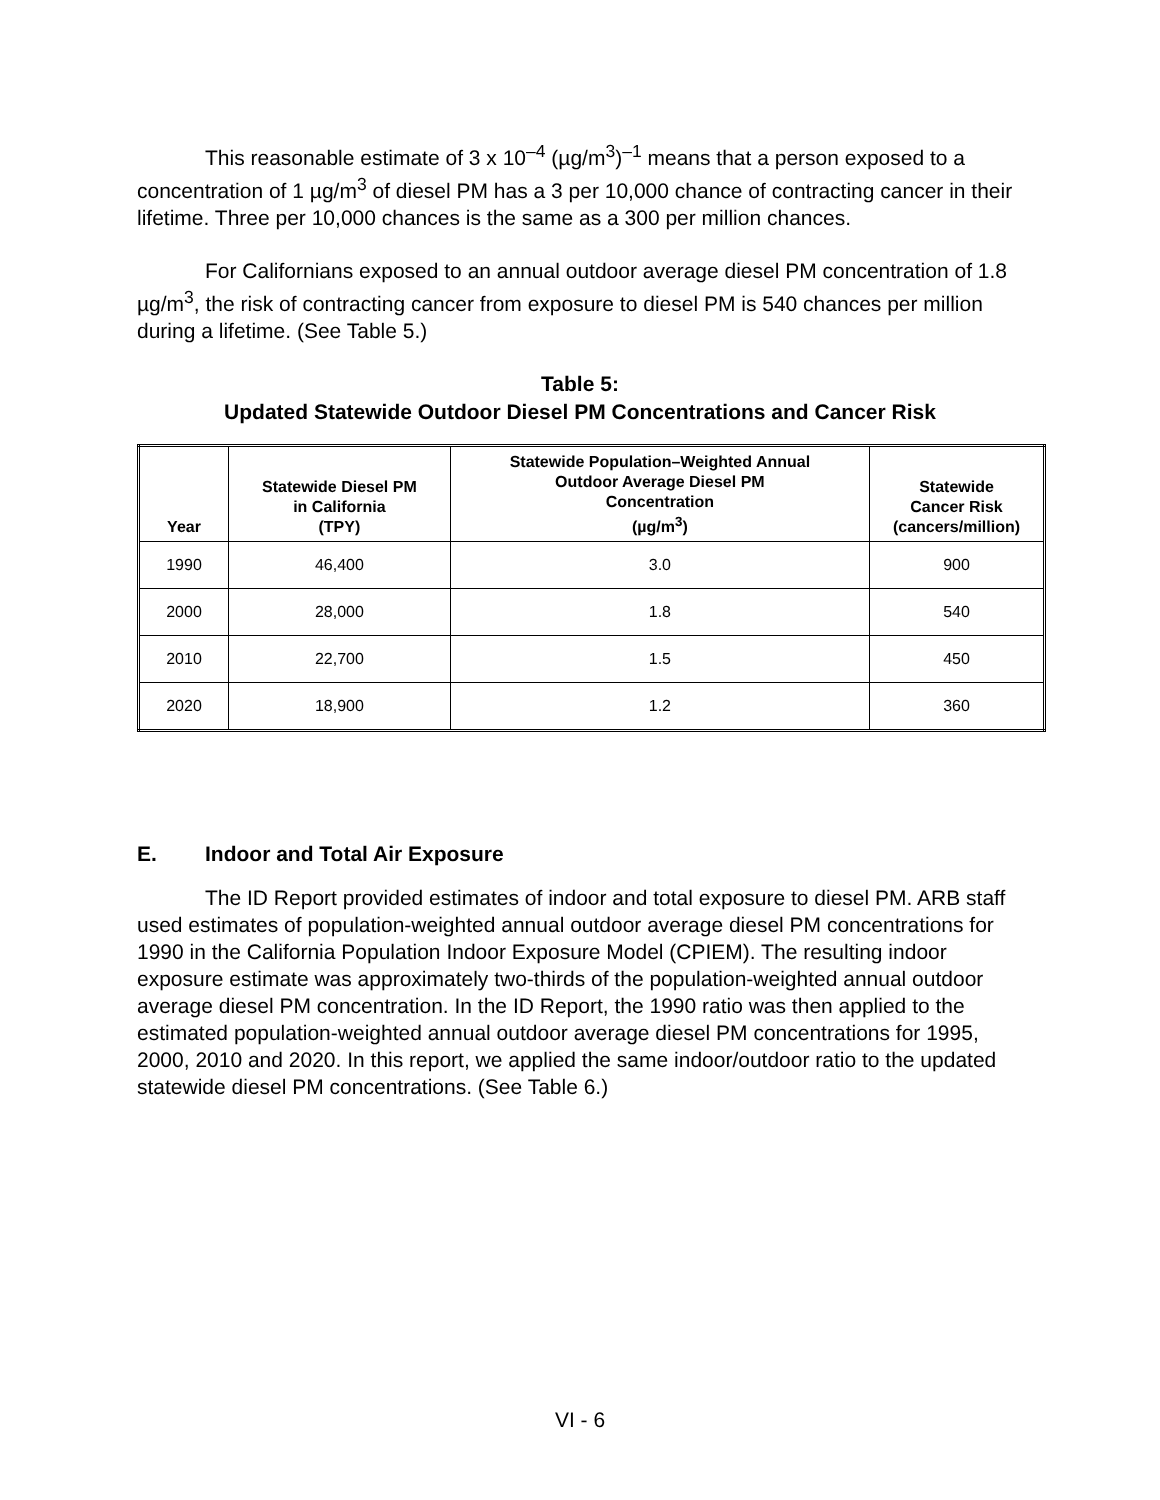This reasonable estimate of 3 x 10<sup>–4</sup> (µg/m<sup>3</sup>)<sup>–1</sup> means that a person exposed to a concentration of 1 µg/m<sup>3</sup> of diesel PM has a 3 per 10,000 chance of contracting cancer in their lifetime. Three per 10,000 chances is the same as a 300 per million chances.
For Californians exposed to an annual outdoor average diesel PM concentration of 1.8 µg/m<sup>3</sup>, the risk of contracting cancer from exposure to diesel PM is 540 chances per million during a lifetime. (See Table 5.)
Table 5:
Updated Statewide Outdoor Diesel PM Concentrations and Cancer Risk
| Year | Statewide Diesel PM in California (TPY) | Statewide Population–Weighted Annual Outdoor Average Diesel PM Concentration (µg/m<sup>3</sup>) | Statewide Cancer Risk (cancers/million) |
| --- | --- | --- | --- |
| 1990 | 46,400 | 3.0 | 900 |
| 2000 | 28,000 | 1.8 | 540 |
| 2010 | 22,700 | 1.5 | 450 |
| 2020 | 18,900 | 1.2 | 360 |
E. Indoor and Total Air Exposure
The ID Report provided estimates of indoor and total exposure to diesel PM. ARB staff used estimates of population-weighted annual outdoor average diesel PM concentrations for 1990 in the California Population Indoor Exposure Model (CPIEM). The resulting indoor exposure estimate was approximately two-thirds of the population-weighted annual outdoor average diesel PM concentration. In the ID Report, the 1990 ratio was then applied to the estimated population-weighted annual outdoor average diesel PM concentrations for 1995, 2000, 2010 and 2020. In this report, we applied the same indoor/outdoor ratio to the updated statewide diesel PM concentrations. (See Table 6.)
VI - 6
____
_Exercise goal_. Skip the pictures, please, and transcribe only the lines from the beginning of the material through the one that contains "E. Indoor and Total Air Exposure".

_Task solution_.
This reasonable estimate of 3 x 10<sup>–4</sup> (µg/m<sup>3</sup>)<sup>–1</sup> means that a person exposed to a concentration of 1 µg/m<sup>3</sup> of diesel PM has a 3 per 10,000 chance of contracting cancer in their lifetime. Three per 10,000 chances is the same as a 300 per million chances.
For Californians exposed to an annual outdoor average diesel PM concentration of 1.8 µg/m<sup>3</sup>, the risk of contracting cancer from exposure to diesel PM is 540 chances per million during a lifetime. (See Table 5.)
Table 5:
Updated Statewide Outdoor Diesel PM Concentrations and Cancer Risk
| Year | Statewide Diesel PM in California (TPY) | Statewide Population–Weighted Annual Outdoor Average Diesel PM Concentration (µg/m<sup>3</sup>) | Statewide Cancer Risk (cancers/million) |
| --- | --- | --- | --- |
| 1990 | 46,400 | 3.0 | 900 |
| 2000 | 28,000 | 1.8 | 540 |
| 2010 | 22,700 | 1.5 | 450 |
| 2020 | 18,900 | 1.2 | 360 |
E. Indoor and Total Air Exposure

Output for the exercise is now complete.